One of the few international stories to grab attention recently was the takeover by the Taliban in Afghanistan. But even then, mainstream media’s coverage of it has been problematic.

“Cable news explained nothing to its audience about the facts on the ground in Afghanistan, preferring to turn the withdrawal of US troops into a political circus starring the nascent Biden administration,” Bustillos noted.

More glaring is that Asia did not make it onto the radar of a single story from the randomised sample.

With the US experiencing an inflation crisis that is directly connected to port and supply chain issues in Asia, and increasing climate-related disasters related to increased greenhouse gas emissions in Asian countries, what happens in Asia often impacts lives not just in the US but around the world.

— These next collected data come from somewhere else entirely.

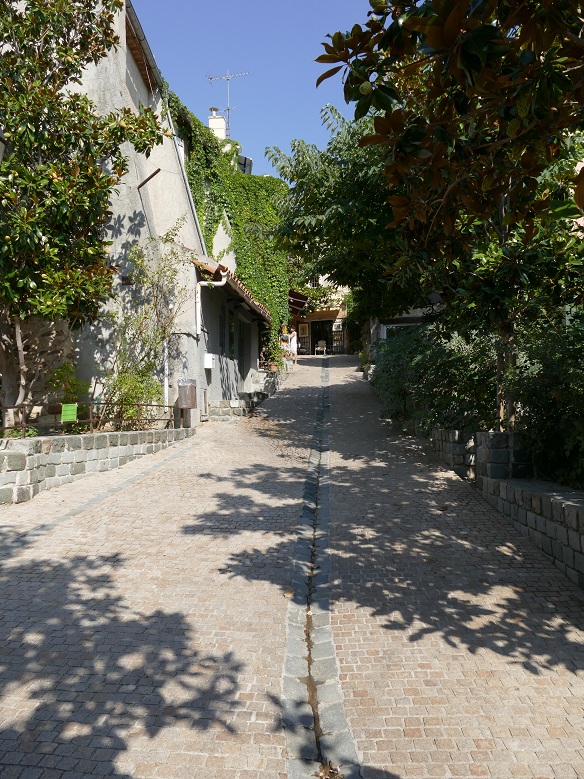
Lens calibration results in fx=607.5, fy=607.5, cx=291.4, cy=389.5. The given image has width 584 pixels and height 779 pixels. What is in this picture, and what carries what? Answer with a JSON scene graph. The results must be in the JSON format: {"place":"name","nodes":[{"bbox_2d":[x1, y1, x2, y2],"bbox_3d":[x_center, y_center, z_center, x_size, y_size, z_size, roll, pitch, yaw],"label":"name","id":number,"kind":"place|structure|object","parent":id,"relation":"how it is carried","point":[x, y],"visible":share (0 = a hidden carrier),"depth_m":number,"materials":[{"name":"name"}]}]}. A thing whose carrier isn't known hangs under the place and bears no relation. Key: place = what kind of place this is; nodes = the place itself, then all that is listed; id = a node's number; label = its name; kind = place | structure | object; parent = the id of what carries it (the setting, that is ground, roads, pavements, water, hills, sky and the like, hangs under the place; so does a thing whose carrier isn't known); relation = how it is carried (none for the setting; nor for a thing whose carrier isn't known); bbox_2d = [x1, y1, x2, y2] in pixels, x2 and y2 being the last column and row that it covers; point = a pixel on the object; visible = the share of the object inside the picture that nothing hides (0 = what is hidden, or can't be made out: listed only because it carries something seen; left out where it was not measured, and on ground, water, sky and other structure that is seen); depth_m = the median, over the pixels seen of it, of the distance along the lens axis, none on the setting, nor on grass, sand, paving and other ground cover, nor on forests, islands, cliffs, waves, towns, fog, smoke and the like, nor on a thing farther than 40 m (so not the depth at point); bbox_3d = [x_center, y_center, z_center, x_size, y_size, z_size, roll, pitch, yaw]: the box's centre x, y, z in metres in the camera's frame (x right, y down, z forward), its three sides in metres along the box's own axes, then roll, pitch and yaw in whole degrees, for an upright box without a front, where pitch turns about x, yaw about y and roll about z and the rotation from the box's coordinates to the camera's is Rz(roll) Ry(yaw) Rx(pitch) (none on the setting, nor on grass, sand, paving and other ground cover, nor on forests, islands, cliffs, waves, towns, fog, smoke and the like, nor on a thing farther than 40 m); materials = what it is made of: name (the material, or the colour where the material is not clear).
{"place":"outdoors","nodes":[
{"label":"outdoors","id":0,"kind":"place"},
{"bbox_2d":[0,426,193,504],"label":"stone wall","id":1,"kind":"structure","parent":0,"point":[69,441],"depth_m":7.61,"materials":[{"name":"grey stone"}]},
{"bbox_2d":[49,362,88,432],"bbox_3d":[-3.326,0.175,9.078,0.704,1.090,0.783,0,0,4],"label":"shrub","id":2,"kind":"object","parent":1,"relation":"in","point":[64,369],"visible":0.58,"depth_m":9.01,"materials":[{"name":"green plant"}]},
{"bbox_2d":[0,401,178,436],"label":"metal railing","id":3,"kind":"object","parent":1,"relation":"attached to","point":[138,405],"visible":0.72,"depth_m":8.57,"materials":[{"name":"metal"}]},
{"bbox_2d":[60,403,77,421],"bbox_3d":[-3.010,0.328,8.202,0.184,0.277,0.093,0,0,4],"label":"green sign","id":4,"kind":"object","parent":3,"relation":"attached to","point":[73,413],"visible":0.96,"depth_m":8.19,"materials":[{"name":"green"}]},
{"bbox_2d":[1,0,212,428],"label":"building","id":5,"kind":"structure","parent":0,"point":[135,74],"depth_m":10.57,"materials":[{"name":"beige paint"}]},
{"bbox_2d":[0,130,8,162],"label":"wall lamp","id":6,"kind":"object","parent":5,"relation":"attached to","point":[2,146],"visible":0.97,"depth_m":6.37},
{"bbox_2d":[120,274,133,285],"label":"wall vent","id":7,"kind":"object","parent":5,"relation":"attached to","point":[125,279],"visible":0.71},
{"bbox_2d":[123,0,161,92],"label":"gutter","id":8,"kind":"object","parent":5,"relation":"attached to","point":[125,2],"visible":0.43,"depth_m":11.19,"materials":[{"name":"grey metal"}]},
{"bbox_2d":[137,168,160,189],"bbox_3d":[-2.579,-3.760,10.876,0.541,0.365,0.140,0,0,4],"label":"metal bracket","id":9,"kind":"object","parent":5,"relation":"attached to","point":[159,169],"visible":0.96,"depth_m":10.85,"materials":[{"name":"metal"}]},
{"bbox_2d":[163,339,169,407],"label":"drainpipe","id":10,"kind":"object","parent":5,"relation":"attached to","point":[167,367],"visible":0.58,"depth_m":11.34,"materials":[{"name":"white"}]},
{"bbox_2d":[159,86,206,253],"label":"drainpipe","id":11,"kind":"object","parent":5,"relation":"attached to","point":[193,208],"visible":0.52,"depth_m":12.84,"materials":[{"name":"grey metal"}]},
{"bbox_2d":[177,378,196,409],"bbox_3d":[-1.995,0.096,11.552,0.403,0.619,0.395,0,0,4],"label":"trash bin","id":12,"kind":"object","parent":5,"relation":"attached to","point":[191,405],"visible":0.95,"depth_m":11.42,"materials":[{"name":"metal"}]},
{"bbox_2d":[207,108,226,139],"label":"chimney","id":13,"kind":"object","parent":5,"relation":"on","point":[220,121],"visible":0.55,"depth_m":19.39,"materials":[{"name":"white paint"}]},
{"bbox_2d":[206,69,249,139],"bbox_3d":[-2.081,-9.149,20.279,1.490,3.093,0.776,0,0,24],"label":"antenna","id":14,"kind":"object","parent":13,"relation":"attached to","point":[228,108],"visible":0.79,"depth_m":20.27,"materials":[{"name":"metal"}]},
{"bbox_2d":[166,88,290,334],"bbox_3d":[-1.548,-4.392,18.143,2.575,7.054,8.258,0,0,4],"label":"ivy","id":15,"kind":"object","parent":5,"relation":"attached to","point":[270,180],"visible":0.42,"depth_m":17.41,"materials":[{"name":"green plant"}]},
{"bbox_2d":[237,154,252,174],"bbox_3d":[-1.586,-7.146,19.829,0.609,0.924,0.692,0,0,4],"label":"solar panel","id":16,"kind":"object","parent":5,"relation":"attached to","point":[247,159],"visible":0.41,"depth_m":19.69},
{"bbox_2d":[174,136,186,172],"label":"window","id":17,"kind":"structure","parent":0,"point":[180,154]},
{"bbox_2d":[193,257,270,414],"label":"low building","id":18,"kind":"structure","parent":0,"point":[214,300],"depth_m":14.99,"materials":[{"name":"paint"}]},
{"bbox_2d":[203,353,214,368],"bbox_3d":[-1.780,-0.611,13.019,0.232,0.348,0.340,0,0,4],"label":"utility box","id":19,"kind":"object","parent":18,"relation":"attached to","point":[207,365],"visible":0.96,"depth_m":12.92,"materials":[{"name":"white plastic"}]},
{"bbox_2d":[195,270,225,336],"bbox_3d":[-1.693,-1.824,12.792,0.776,1.589,0.294,0,0,4],"label":"drainpipe","id":20,"kind":"object","parent":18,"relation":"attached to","point":[222,282],"visible":0.78,"depth_m":12.85,"materials":[{"name":"white plastic"}]},
{"bbox_2d":[221,308,240,359],"bbox_3d":[-1.576,-1.351,15.134,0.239,1.353,1.892,0,0,4],"label":"window","id":21,"kind":"structure","parent":18,"relation":"in","point":[231,351],"depth_m":15.23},
{"bbox_2d":[195,258,271,324],"bbox_3d":[-1.452,-2.479,14.920,1.562,1.130,5.346,0,0,4],"label":"tiled roof","id":22,"kind":"structure","parent":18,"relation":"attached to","point":[217,270],"depth_m":13.81,"materials":[{"name":"tile"}]},
{"bbox_2d":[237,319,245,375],"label":"door","id":23,"kind":"structure","parent":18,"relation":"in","point":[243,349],"depth_m":16.49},
{"bbox_2d":[129,0,377,180],"label":"sky","id":24,"kind":"structure","parent":0,"point":[186,82],"materials":[{"name":"blue"}]},
{"bbox_2d":[0,349,583,778],"label":"brick road","id":25,"kind":"structure","parent":0,"point":[58,776],"materials":[{"name":"beige stone"}]},
{"bbox_2d":[208,368,282,418],"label":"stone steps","id":26,"kind":"structure","parent":25,"relation":"on","point":[259,396],"depth_m":15.55,"materials":[{"name":"grey stone"}]},
{"bbox_2d":[259,329,287,371],"bbox_3d":[-0.615,-1.250,20.246,0.926,1.274,1.008,0,0,4],"label":"potted plant","id":27,"kind":"object","parent":26,"relation":"on","point":[281,364],"visible":0.69,"depth_m":20.13,"materials":[{"name":"green plant"}]},
{"bbox_2d":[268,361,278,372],"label":"flower pot","id":28,"kind":"object","parent":26,"relation":"on","point":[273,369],"visible":0.77,"depth_m":19.32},
{"bbox_2d":[289,328,297,364],"bbox_3d":[0.003,-1.757,25.326,0.501,1.497,0.548,0,0,4],"label":"person","id":29,"kind":"object","parent":25,"relation":"on","point":[292,346],"visible":0.67,"depth_m":25.23},
{"bbox_2d":[279,358,359,778],"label":"gutter","id":30,"kind":"object","parent":25,"relation":"in","point":[294,769],"visible":0.87,"depth_m":3.71,"materials":[{"name":"grey stone"}]},
{"bbox_2d":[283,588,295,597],"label":"fallen leaf","id":31,"kind":"object","parent":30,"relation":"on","point":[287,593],"visible":0.77,"depth_m":4.44,"materials":[{"name":"brown"}]},
{"bbox_2d":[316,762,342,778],"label":"fallen leaf","id":32,"kind":"object","parent":30,"relation":"on","point":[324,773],"visible":0.92,"depth_m":2.70,"materials":[{"name":"brown plant"}]},
{"bbox_2d":[314,339,326,354],"bbox_3d":[1.666,-2.416,34.915,0.653,0.983,0.735,0,0,4],"label":"chair","id":33,"kind":"object","parent":25,"relation":"on","point":[320,342],"visible":0.97,"depth_m":34.96,"materials":[{"name":"white"}]},
{"bbox_2d":[288,276,350,353],"label":"distant building","id":34,"kind":"structure","parent":0,"point":[332,311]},
{"bbox_2d":[288,289,308,313],"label":"awning","id":35,"kind":"object","parent":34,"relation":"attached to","point":[299,301],"visible":0.3,"depth_m":27.97,"materials":[{"name":"red fabric"}]},
{"bbox_2d":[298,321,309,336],"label":"framed picture","id":36,"kind":"object","parent":34,"relation":"attached to","point":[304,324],"visible":0.84,"depth_m":34.69},
{"bbox_2d":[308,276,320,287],"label":"window","id":37,"kind":"structure","parent":34,"relation":"in","point":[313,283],"depth_m":35.77,"materials":[{"name":"white"}]},
{"bbox_2d":[308,320,333,354],"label":"door","id":38,"kind":"structure","parent":34,"relation":"in","point":[316,342],"depth_m":35.09,"materials":[{"name":"wood"}]},
{"bbox_2d":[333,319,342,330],"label":"picture","id":39,"kind":"object","parent":34,"relation":"attached to","point":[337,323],"visible":0.87,"depth_m":34.39,"materials":[{"name":"white"}]},
{"bbox_2d":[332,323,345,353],"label":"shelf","id":40,"kind":"object","parent":34,"relation":"attached to","point":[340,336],"visible":0.73,"depth_m":34.60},
{"bbox_2d":[368,300,442,345],"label":"white building","id":41,"kind":"structure","parent":0,"point":[382,334],"depth_m":19.70,"materials":[{"name":"white"}]},
{"bbox_2d":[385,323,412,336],"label":"window","id":42,"kind":"structure","parent":41,"relation":"in","point":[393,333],"depth_m":18.41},
{"bbox_2d":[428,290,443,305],"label":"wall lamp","id":43,"kind":"object","parent":41,"relation":"attached to","point":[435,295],"visible":0.55,"depth_m":12.33,"materials":[{"name":"black"}]},
{"bbox_2d":[432,428,583,587],"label":"stone wall","id":44,"kind":"structure","parent":0,"point":[498,434],"depth_m":5.75,"materials":[{"name":"grey stone"}]},
{"bbox_2d":[475,430,533,481],"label":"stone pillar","id":45,"kind":"structure","parent":44,"relation":"in","point":[486,450],"depth_m":6.66,"materials":[{"name":"grey stone"}]},
{"label":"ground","id":46,"kind":"structure","parent":0},
{"bbox_2d":[0,0,166,430],"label":"tree","id":47,"kind":"object","parent":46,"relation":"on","point":[114,38],"visible":0.98,"depth_m":7.27,"materials":[{"name":"plant"}]},
{"bbox_2d":[102,366,162,425],"bbox_3d":[-2.615,0.218,10.020,1.089,1.134,1.183,0,0,4],"label":"shrub","id":48,"kind":"object","parent":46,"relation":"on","point":[135,409],"visible":0.65,"depth_m":9.89,"materials":[{"name":"green plant"}]},
{"bbox_2d":[103,223,188,425],"bbox_3d":[-2.520,-1.039,10.557,1.719,3.648,2.045,0,0,4],"label":"climbing shrub","id":49,"kind":"object","parent":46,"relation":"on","point":[154,305],"visible":0.83,"depth_m":10.49,"materials":[{"name":"green plant"}]},
{"bbox_2d":[265,103,423,338],"bbox_3d":[2.393,-3.533,15.333,6.232,7.256,6.482,0,0,4],"label":"tree","id":50,"kind":"object","parent":46,"relation":"on","point":[342,161],"visible":0.59,"depth_m":14.29,"materials":[{"name":"green plant"}]},
{"bbox_2d":[371,319,499,435],"bbox_3d":[2.615,-0.172,10.843,2.030,2.308,4.962,0,0,4],"label":"shrub","id":51,"kind":"object","parent":46,"relation":"on","point":[419,357],"visible":0.62,"depth_m":9.83,"materials":[{"name":"green plant"}]},
{"bbox_2d":[315,0,583,427],"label":"magnolia tree","id":52,"kind":"object","parent":46,"relation":"on","point":[435,5],"visible":0.98,"depth_m":5.01,"materials":[{"name":"plant"}]},
{"bbox_2d":[503,310,583,490],"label":"shrub","id":53,"kind":"object","parent":46,"relation":"on","point":[530,391],"visible":0.8,"depth_m":5.93,"materials":[{"name":"green plant"}]}
]}

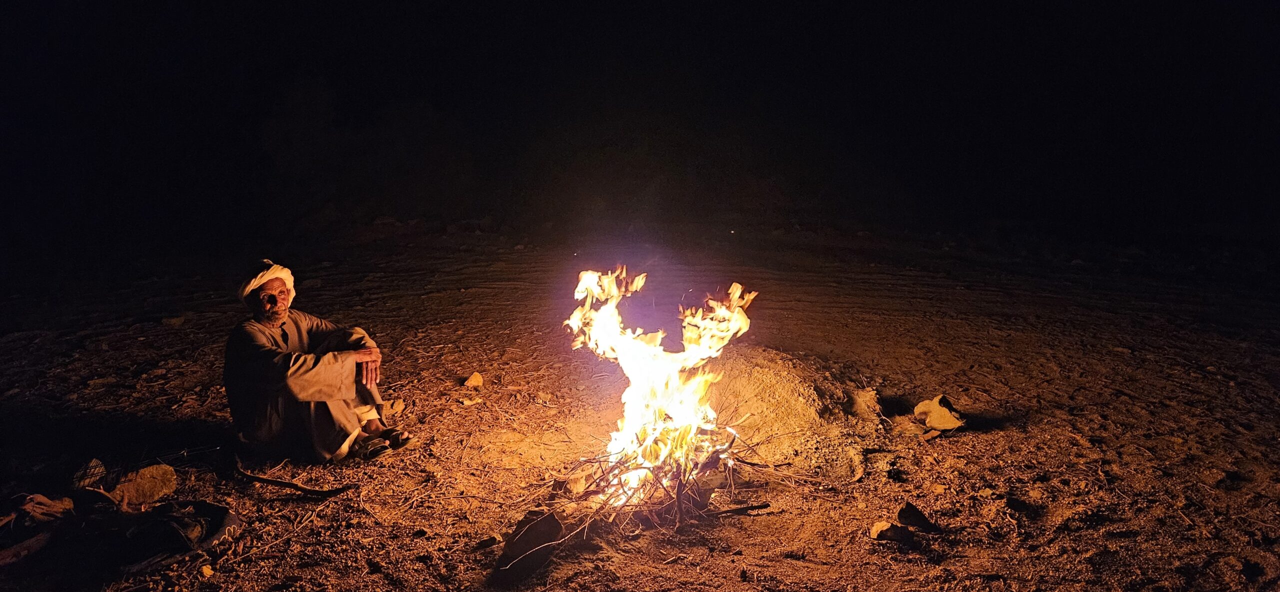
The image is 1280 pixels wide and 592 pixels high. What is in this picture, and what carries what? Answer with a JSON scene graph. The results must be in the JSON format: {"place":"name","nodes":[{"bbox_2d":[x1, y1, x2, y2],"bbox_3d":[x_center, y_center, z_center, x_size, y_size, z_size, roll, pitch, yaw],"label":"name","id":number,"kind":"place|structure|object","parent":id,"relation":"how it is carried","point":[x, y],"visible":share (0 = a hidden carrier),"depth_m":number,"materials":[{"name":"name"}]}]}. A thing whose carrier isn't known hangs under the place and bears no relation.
{"place":"outdoors","nodes":[
{"label":"outdoors","id":0,"kind":"place"},
{"bbox_2d":[0,215,1279,591],"label":"dirt ground","id":1,"kind":"structure","parent":0,"point":[747,518],"materials":[{"name":"brown soil"}]},
{"bbox_2d":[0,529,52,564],"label":"log","id":2,"kind":"object","parent":1,"relation":"on","point":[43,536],"visible":0.97,"depth_m":3.21,"materials":[{"name":"brown"}]},
{"bbox_2d":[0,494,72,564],"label":"log","id":3,"kind":"object","parent":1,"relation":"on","point":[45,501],"visible":0.98,"depth_m":3.30,"materials":[{"name":"brown wood"}]},
{"bbox_2d":[13,493,74,522],"bbox_3d":[-2.824,1.002,3.527,0.282,0.127,0.232,2,9,11],"label":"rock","id":4,"kind":"object","parent":1,"relation":"on","point":[45,501],"visible":0.91,"depth_m":3.50,"materials":[{"name":"brown"}]},
{"bbox_2d":[70,457,107,488],"bbox_3d":[-2.960,0.956,4.018,0.189,0.147,0.190,3,10,19],"label":"rock","id":5,"kind":"object","parent":1,"relation":"on","point":[99,466],"visible":0.88,"depth_m":3.98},
{"bbox_2d":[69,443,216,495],"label":"rocks","id":6,"kind":"object","parent":1,"relation":"on","point":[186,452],"visible":0.8,"depth_m":4.02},
{"bbox_2d":[112,463,177,506],"bbox_3d":[-2.582,0.981,3.883,0.292,0.169,0.302,7,11,36],"label":"rock","id":7,"kind":"object","parent":1,"relation":"on","point":[129,487],"visible":0.95,"depth_m":3.82,"materials":[{"name":"brown stone"}]},
{"bbox_2d":[160,314,186,326],"bbox_3d":[-5.450,0.291,8.767,0.264,0.124,0.270,4,10,21],"label":"rock","id":8,"kind":"object","parent":1,"relation":"on","point":[177,320],"visible":0.97,"depth_m":8.68,"materials":[{"name":"grey stone"}]},
{"bbox_2d":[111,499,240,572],"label":"bag","id":9,"kind":"object","parent":1,"relation":"on","point":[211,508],"visible":0.95,"depth_m":3.24,"materials":[{"name":"black fabric"}]},
{"bbox_2d":[199,563,214,576],"bbox_3d":[-1.823,1.151,3.141,0.073,0.048,0.069,7,11,36],"label":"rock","id":10,"kind":"object","parent":1,"relation":"on","point":[207,569],"visible":0.98,"depth_m":3.12,"materials":[{"name":"beige stone"}]},
{"bbox_2d":[233,460,354,495],"bbox_3d":[-1.908,0.998,4.064,0.762,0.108,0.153,3,10,16],"label":"stick","id":11,"kind":"object","parent":1,"relation":"on","point":[288,483],"visible":0.99,"depth_m":4.03,"materials":[{"name":"brown wood"}]},
{"bbox_2d":[223,259,412,462],"bbox_3d":[-1.925,0.376,4.390,0.896,1.176,0.729,0,9,0],"label":"man","id":12,"kind":"object","parent":1,"relation":"on","point":[276,314],"visible":0.99,"depth_m":4.23},
{"bbox_2d":[380,397,405,417],"bbox_3d":[-1.801,0.807,5.386,0.198,0.112,0.207,4,10,21],"label":"rock","id":13,"kind":"object","parent":1,"relation":"on","point":[398,409],"visible":0.87,"depth_m":5.33,"materials":[{"name":"stone"}]},
{"bbox_2d":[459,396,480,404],"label":"rock","id":14,"kind":"object","parent":1,"relation":"on","point":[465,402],"visible":0.98,"depth_m":5.57,"materials":[{"name":"stone"}]},
{"bbox_2d":[463,371,483,387],"bbox_3d":[-1.382,0.697,6.198,0.170,0.107,0.177,5,11,29],"label":"rock","id":15,"kind":"object","parent":1,"relation":"on","point":[469,380],"visible":0.99,"depth_m":6.14,"materials":[{"name":"beige stone"}]},
{"bbox_2d":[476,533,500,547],"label":"rock","id":16,"kind":"object","parent":1,"relation":"on","point":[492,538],"visible":0.98,"depth_m":3.39,"materials":[{"name":"stone"}]},
{"bbox_2d":[501,507,564,569],"bbox_3d":[-0.474,1.067,3.370,0.282,0.199,0.293,8,12,40],"label":"rock","id":17,"kind":"object","parent":1,"relation":"on","point":[518,541],"visible":0.9,"depth_m":3.28,"materials":[{"name":"stone"}]},
{"bbox_2d":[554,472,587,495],"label":"rock","id":18,"kind":"object","parent":1,"relation":"on","point":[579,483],"visible":0.85,"depth_m":3.96,"materials":[{"name":"stone"}]},
{"bbox_2d":[531,424,793,533],"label":"firewood","id":19,"kind":"object","parent":1,"relation":"on","point":[677,491],"visible":0.74,"depth_m":3.84,"materials":[{"name":"brown wood"}]},
{"bbox_2d":[562,268,757,506],"bbox_3d":[0.081,0.472,4.221,1.077,1.309,0.958,0,9,0],"label":"fire","id":20,"kind":"object","parent":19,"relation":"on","point":[631,411],"visible":0.89,"depth_m":4.14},
{"bbox_2d":[707,501,770,515],"bbox_3d":[0.481,1.077,3.788,0.357,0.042,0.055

“The United States does not exist in a vacuum, and there are a lot of reasons why an intelligent person wants to know as much as possible about our world and everyone in it,” Bustillos added.

Yet, especially in the US, its news media is failing to inform the public about a significant portion of the world to a worrying degree - outside of stories that tap into the bipartisan consensus around the ascendant US-China rivalry.

This ultimately highlights how the American media ecosystem operates writ large: when the rest of the world is invoked, it is generally because US interests are directly or tangentially at stake.

As former Canadian news broadcaster Catherine Cano once wrote, American broadcasters “don’t cover international news, they cover American international stories.”

The most-watched US cable news channel is Fox News, followed by MSNBC and CNN.

Fox News averages more than 1.49 million total primetime viewers, while MSNBC has 1.20 million viewers and CNN has 676,000 viewers.